§ **About this task**
The entries below contain pictures, which are to be left out; write out exactly, and only, the lines from the line with "left eye: (88, 177)" up to and including the line with "left elbow: (1167, 664)".

━━ Data under study ━━

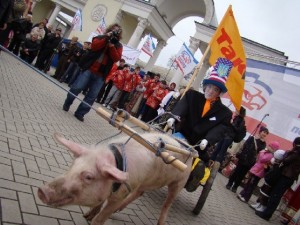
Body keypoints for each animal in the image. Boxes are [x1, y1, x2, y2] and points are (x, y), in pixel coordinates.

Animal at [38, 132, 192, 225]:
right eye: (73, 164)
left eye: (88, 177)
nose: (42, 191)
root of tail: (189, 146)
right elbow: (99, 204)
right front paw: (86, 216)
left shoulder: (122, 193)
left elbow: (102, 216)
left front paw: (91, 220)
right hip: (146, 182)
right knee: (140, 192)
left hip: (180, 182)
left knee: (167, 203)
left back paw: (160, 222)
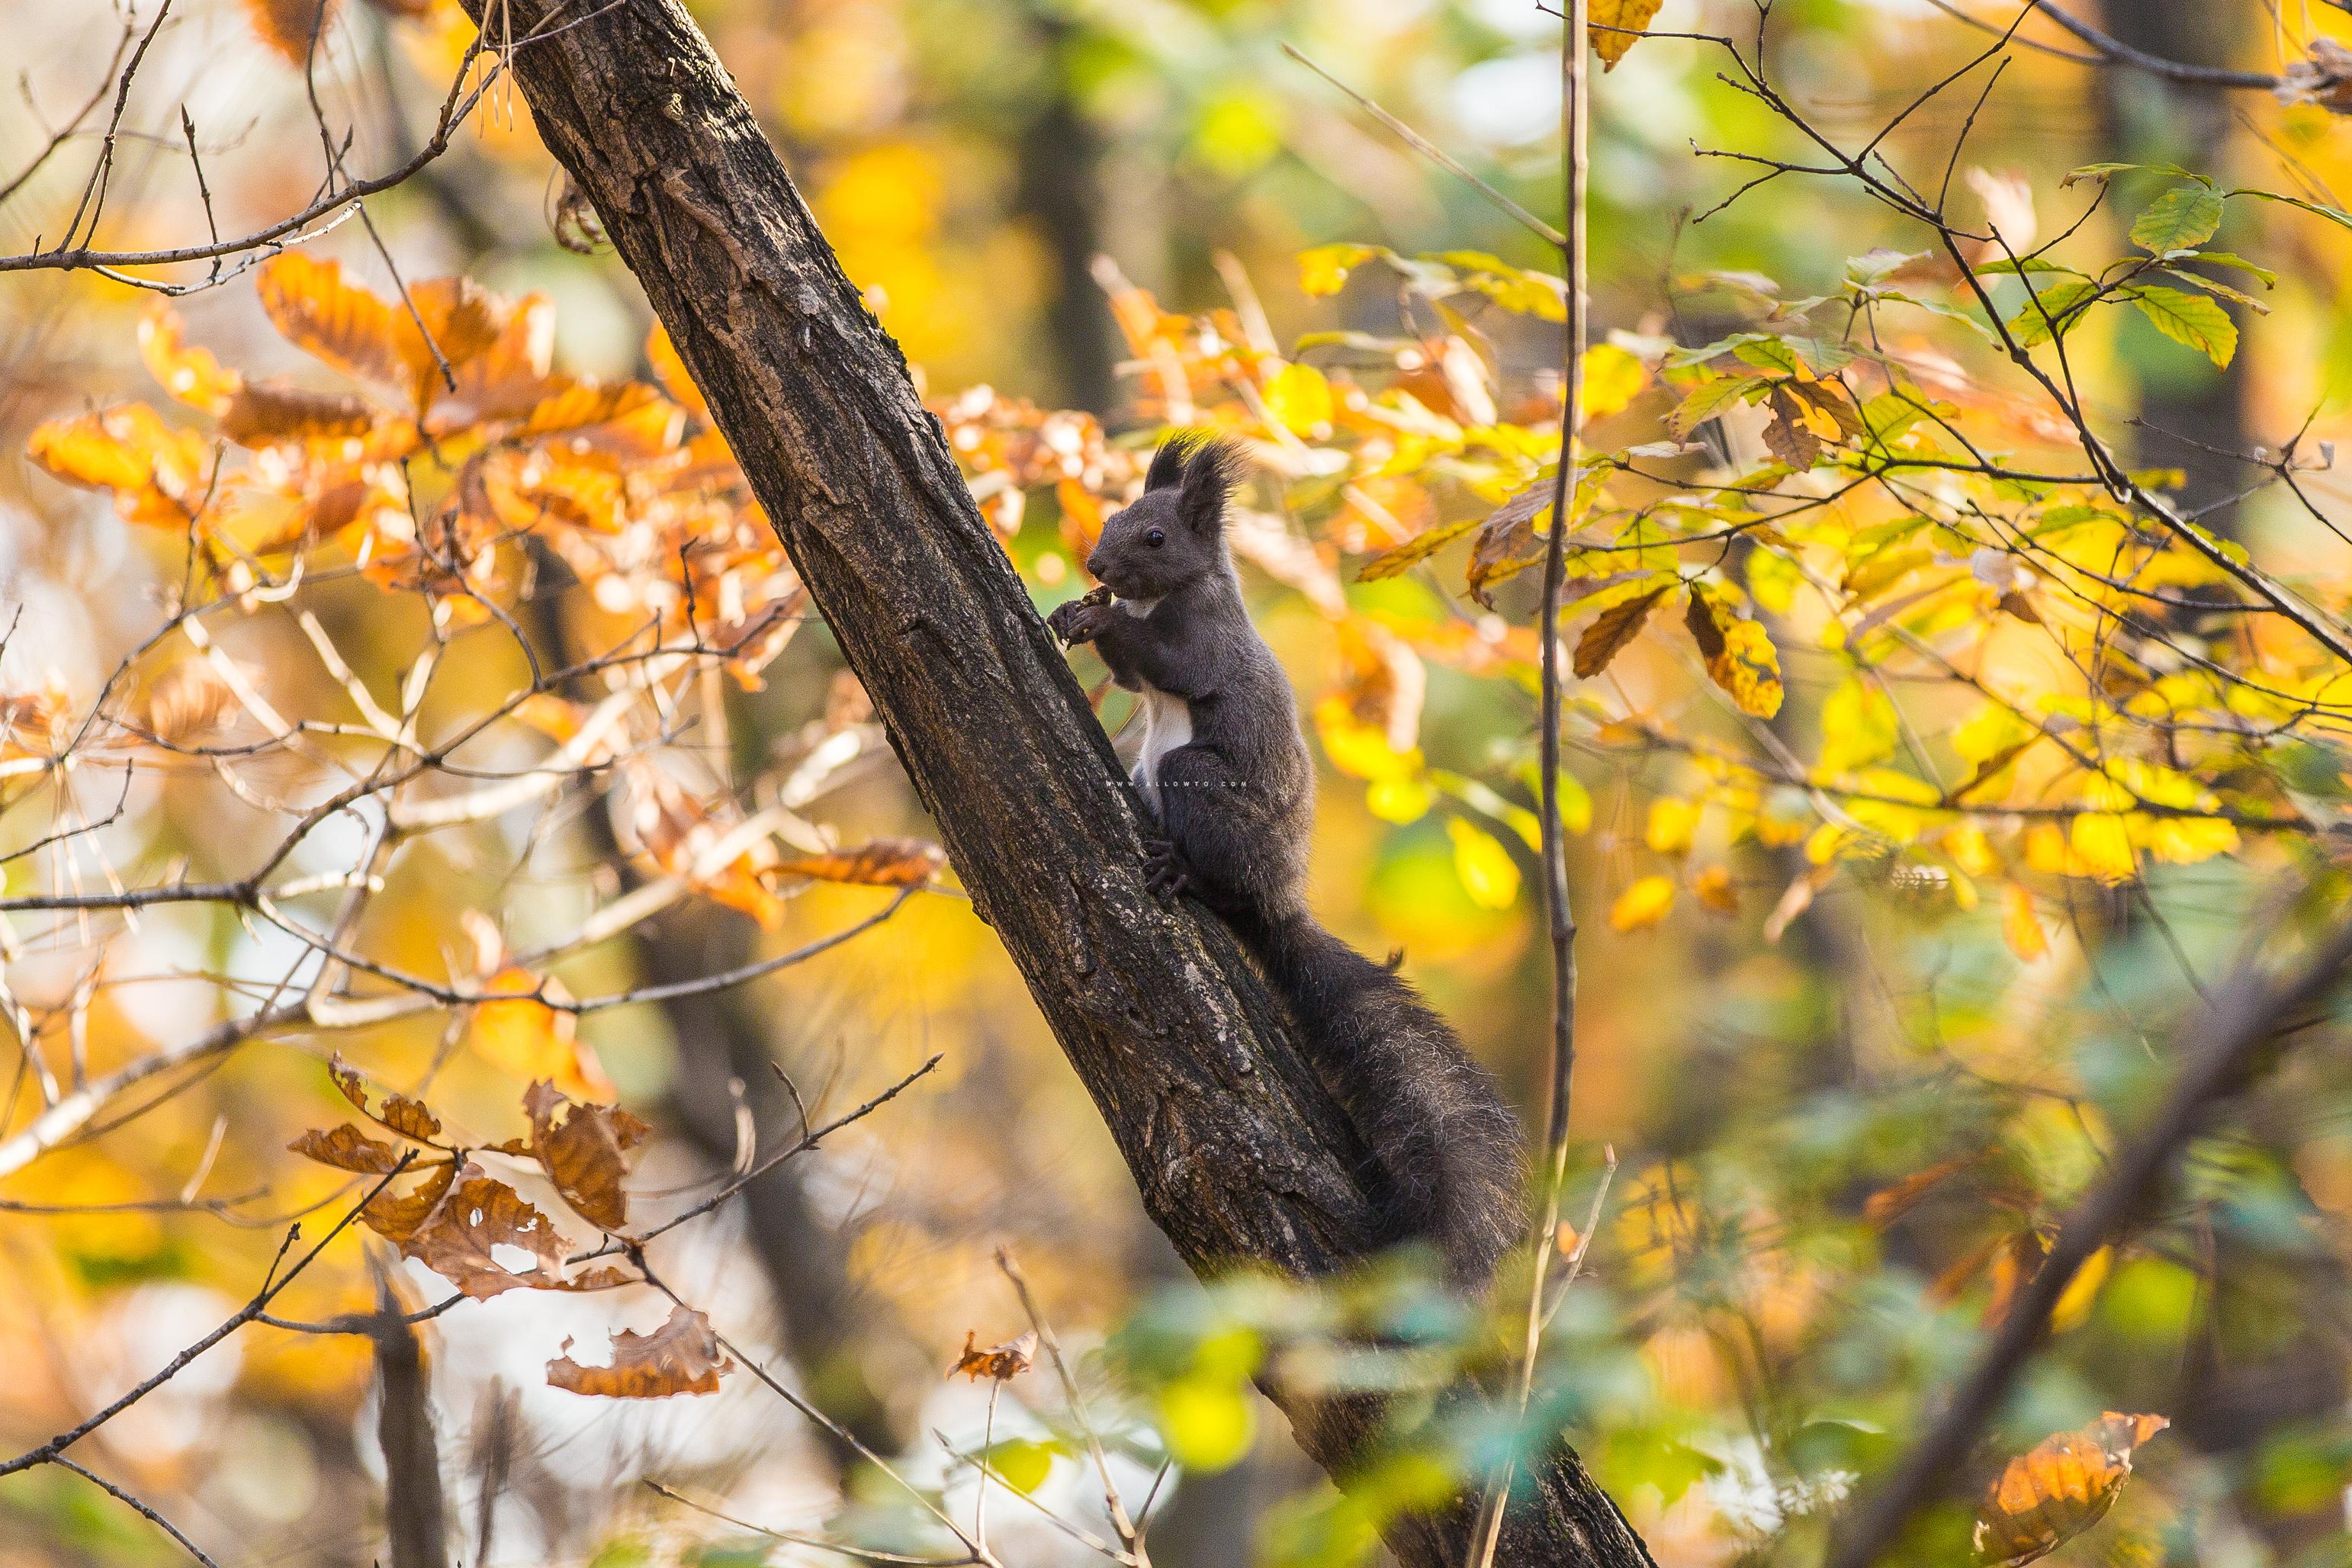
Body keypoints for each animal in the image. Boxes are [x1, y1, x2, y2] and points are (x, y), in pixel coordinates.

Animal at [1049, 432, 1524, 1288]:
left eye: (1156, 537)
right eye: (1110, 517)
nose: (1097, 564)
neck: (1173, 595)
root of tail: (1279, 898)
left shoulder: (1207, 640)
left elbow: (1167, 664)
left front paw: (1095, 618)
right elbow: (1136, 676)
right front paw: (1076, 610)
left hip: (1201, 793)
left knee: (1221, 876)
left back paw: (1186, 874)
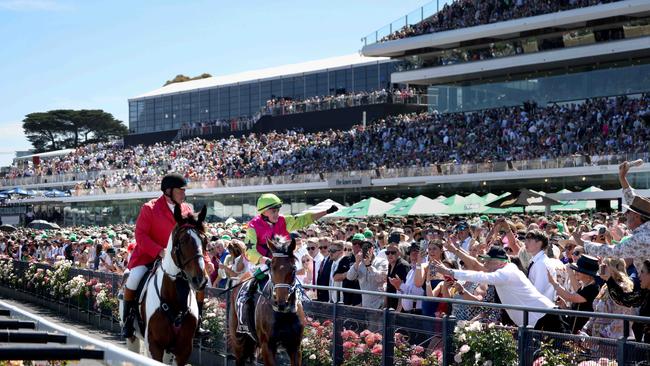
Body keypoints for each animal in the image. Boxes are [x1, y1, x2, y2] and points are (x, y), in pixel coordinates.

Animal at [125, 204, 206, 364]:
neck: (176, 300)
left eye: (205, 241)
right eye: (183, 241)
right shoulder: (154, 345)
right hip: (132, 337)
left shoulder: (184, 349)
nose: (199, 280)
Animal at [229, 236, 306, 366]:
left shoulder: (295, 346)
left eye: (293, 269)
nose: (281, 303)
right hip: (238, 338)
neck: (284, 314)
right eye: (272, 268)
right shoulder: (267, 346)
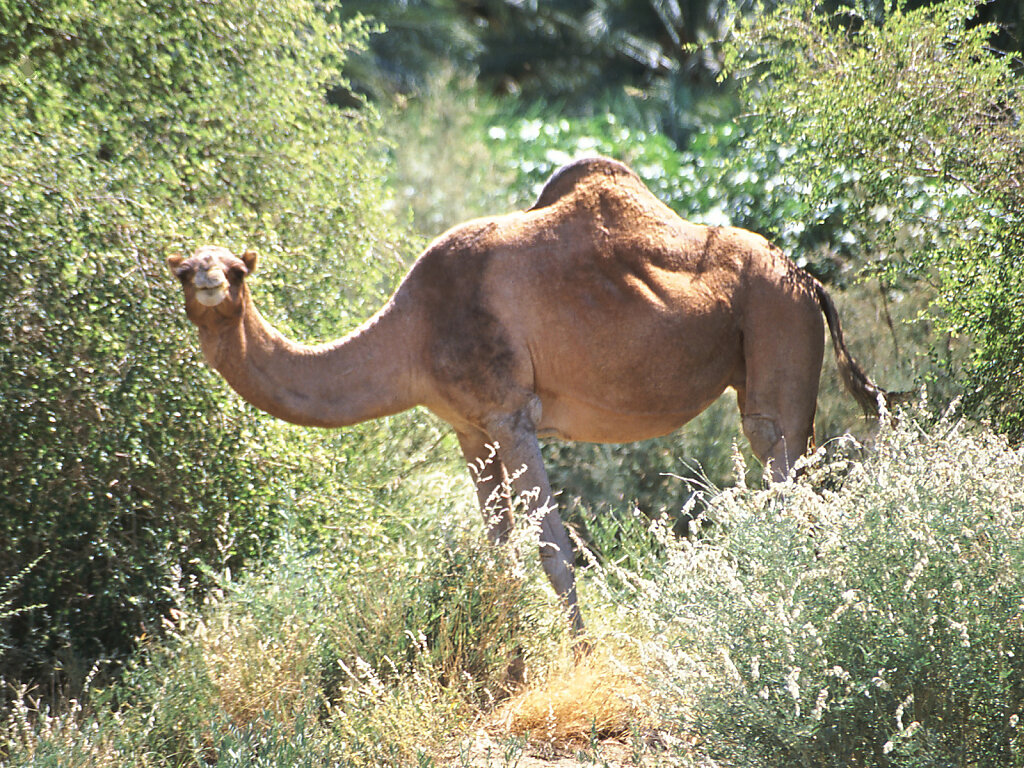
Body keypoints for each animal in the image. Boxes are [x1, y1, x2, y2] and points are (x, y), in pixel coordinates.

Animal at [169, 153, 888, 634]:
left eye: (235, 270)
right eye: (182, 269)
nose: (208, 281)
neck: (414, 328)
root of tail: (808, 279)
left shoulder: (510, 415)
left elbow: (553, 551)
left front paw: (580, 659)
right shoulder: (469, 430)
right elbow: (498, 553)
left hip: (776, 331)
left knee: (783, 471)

━━━

§ **Answer box**
left eye: (88, 177)
nose: (42, 191)
root of tail: (189, 146)
right elbow: (99, 204)
right front paw: (86, 216)
left shoulder: (122, 193)
left elbow: (102, 216)
left front paw: (91, 220)
right hip: (146, 182)
right knee: (140, 192)
left hip: (180, 182)
left knee: (167, 203)
left back paw: (160, 222)
Body keypoints for each animal in the image. Boxes are [x1, y1, x2, y2] and points are (x, y), in pixel coordinates.

Animal at [1049, 432, 1524, 1288]:
left eye: (1156, 537)
right eye: (1110, 517)
nose: (1097, 564)
neck: (1173, 595)
root of tail: (1279, 898)
left shoulder: (1207, 640)
left elbow: (1167, 664)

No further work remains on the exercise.